Дорогой Валентин Васильевич!
В дни твоего славного юбилея позволительно произносить слова, что в иные дни могли показаться пафосными и напыщенными. Вся твоя жизнь — это служение, беззаветное, религиозное. Ты служишь высокому идеалу — нашей прекрасной советской Родине. Твоя газета, как киот, в котором стоит намоленная тобой икона — образ нашей нетленной России, и каждый газетный номер, что ты выпускаешь, — это возжигаемая тобой лампада. Сколько чудесных благородных прихожан прикладывались и прикладываются к этой иконе! Сколько мерзких святотатцев пытались и пытаются осквернить её! Ты стоишь на страже этой иконы как её хранитель, её часовой.
Помню, как ты позвал меня вместе с другими советскими писателями в свой кабинет, и я увидел перед собой сильного, умного, возвышенного человека, приглашавшего нас в свои газетные замыслы и свершения.
В том же кабинете спустя много лет мы встречали с тобой дивного русского пастыря — владыку Иоанна, митрополита Санкт-Петербургского и Ладожского. И он, превозмогая немощь, пришёл сам в твой коммунистический кабинет и сказал: нет ни красных, ни белых, есть русские. Призвав отбросить вековечную гражданскую рознь и сойтись в великом русском примирении.
Помню, как вместе мы переживали чёрный август 1991 года, когда попрятались недавние вожди и витии, красные духи под улюлюканье демократической черни покидали столицу, и я испытывал нечеловеческий ужас, чувствуя, как рушится моя страна, кончается великий советский период, словно кончалась моя земная жизнь.
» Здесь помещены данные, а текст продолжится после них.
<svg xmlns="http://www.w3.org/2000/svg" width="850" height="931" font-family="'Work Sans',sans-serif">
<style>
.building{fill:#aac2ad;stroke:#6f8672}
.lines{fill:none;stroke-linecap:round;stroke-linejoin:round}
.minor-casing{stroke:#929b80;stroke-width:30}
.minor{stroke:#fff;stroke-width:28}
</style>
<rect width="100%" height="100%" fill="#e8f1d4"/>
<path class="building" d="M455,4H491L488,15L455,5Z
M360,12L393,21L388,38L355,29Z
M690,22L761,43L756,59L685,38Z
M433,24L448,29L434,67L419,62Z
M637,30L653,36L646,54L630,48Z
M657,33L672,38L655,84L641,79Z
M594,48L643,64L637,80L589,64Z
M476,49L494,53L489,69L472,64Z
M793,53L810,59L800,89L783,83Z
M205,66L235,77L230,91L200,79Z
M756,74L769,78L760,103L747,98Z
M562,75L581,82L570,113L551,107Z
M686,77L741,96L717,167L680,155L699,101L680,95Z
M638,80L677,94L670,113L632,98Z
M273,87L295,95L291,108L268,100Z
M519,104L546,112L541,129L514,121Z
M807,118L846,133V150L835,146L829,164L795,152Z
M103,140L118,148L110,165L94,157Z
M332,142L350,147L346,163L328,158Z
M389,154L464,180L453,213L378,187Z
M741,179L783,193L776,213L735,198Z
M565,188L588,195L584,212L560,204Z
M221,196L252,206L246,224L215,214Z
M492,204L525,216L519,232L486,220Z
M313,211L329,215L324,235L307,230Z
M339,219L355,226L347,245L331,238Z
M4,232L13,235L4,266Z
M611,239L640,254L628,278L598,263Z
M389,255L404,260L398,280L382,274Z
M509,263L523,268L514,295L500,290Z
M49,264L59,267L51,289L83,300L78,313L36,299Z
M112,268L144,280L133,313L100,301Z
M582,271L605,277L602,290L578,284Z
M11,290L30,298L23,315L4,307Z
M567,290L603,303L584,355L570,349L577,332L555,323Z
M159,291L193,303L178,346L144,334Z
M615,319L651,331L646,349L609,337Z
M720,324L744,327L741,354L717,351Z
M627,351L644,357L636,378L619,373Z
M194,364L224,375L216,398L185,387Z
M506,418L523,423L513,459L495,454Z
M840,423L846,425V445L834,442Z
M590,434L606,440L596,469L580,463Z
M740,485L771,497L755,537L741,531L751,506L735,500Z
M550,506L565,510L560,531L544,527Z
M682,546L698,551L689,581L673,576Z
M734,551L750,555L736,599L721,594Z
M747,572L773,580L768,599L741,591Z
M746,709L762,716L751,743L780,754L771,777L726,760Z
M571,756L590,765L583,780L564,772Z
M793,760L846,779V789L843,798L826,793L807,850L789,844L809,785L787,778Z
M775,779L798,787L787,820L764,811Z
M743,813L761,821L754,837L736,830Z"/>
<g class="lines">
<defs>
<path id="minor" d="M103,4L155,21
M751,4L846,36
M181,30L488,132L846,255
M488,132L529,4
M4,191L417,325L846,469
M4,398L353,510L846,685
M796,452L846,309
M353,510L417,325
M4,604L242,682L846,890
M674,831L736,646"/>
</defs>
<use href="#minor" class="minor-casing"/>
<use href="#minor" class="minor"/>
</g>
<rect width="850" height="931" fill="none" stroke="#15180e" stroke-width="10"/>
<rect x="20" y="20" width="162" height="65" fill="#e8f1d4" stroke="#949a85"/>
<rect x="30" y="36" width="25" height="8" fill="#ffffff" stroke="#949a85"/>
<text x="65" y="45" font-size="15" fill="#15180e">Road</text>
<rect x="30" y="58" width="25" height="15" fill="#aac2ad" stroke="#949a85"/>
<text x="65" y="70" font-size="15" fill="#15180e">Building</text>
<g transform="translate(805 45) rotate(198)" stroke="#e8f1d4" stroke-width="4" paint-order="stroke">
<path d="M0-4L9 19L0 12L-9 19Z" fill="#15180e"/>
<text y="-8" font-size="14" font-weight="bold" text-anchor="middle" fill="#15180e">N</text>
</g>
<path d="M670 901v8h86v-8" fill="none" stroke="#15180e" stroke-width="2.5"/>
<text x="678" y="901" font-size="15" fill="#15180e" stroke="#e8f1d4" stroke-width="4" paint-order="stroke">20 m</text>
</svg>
И ты оказал мне духовную поддержку, спас меня от уныния. Незабываемы наши шествия по Москве, когда в первомайской толпе, растянувшейся от Октябрьской площади до Большого Каменного моста, мы шли под весенним солнцем, и над нами реяли красные флаги и алая хоругвь с Нерукотворным Спасом, гремели "Варшавянка", "Священная война" и рокотали ростовские колокола. Одни несли икону Богородицы, другие — портрет Иосифа Сталина. И вся эта лавина восхищённых, вдохновлённых людей состояла из твоих читателей, твоих прихожан.
Ужасны были побоища в сентябре 1993-го. Когда изведённый народ кидался на железные щиты и дубины, и мы схватывались с ОМОНом на улице Горького, у Белорусского вокзала, в Останкино. А 3 октября мы вместе, окружённые яростным людом, прорывались сквозь колючую проволоку к Дому советов, ликовали с народом в эти три часа краткосрочной свободы, которая утонула в крови и в грохоте ельцинских танков.
Твоё стояние, Валентин Васильевич, — пример благородного русского стоицизма. Твоя газета прекрасна, без неё немыслима сегодняшняя русская жизнь. Она — как скрижаль с великими советским заповедями, которые народ пронесёт через всю тьму в новое неизбежное русское царство, где торжествуют справедливость, красота, трудолюбие, благоговение перед жизнью.
Поздравляю тебя, Валентин Васильевич. Я, как и многие твои почитатели, подниму в день твоего юбилея полную чарку.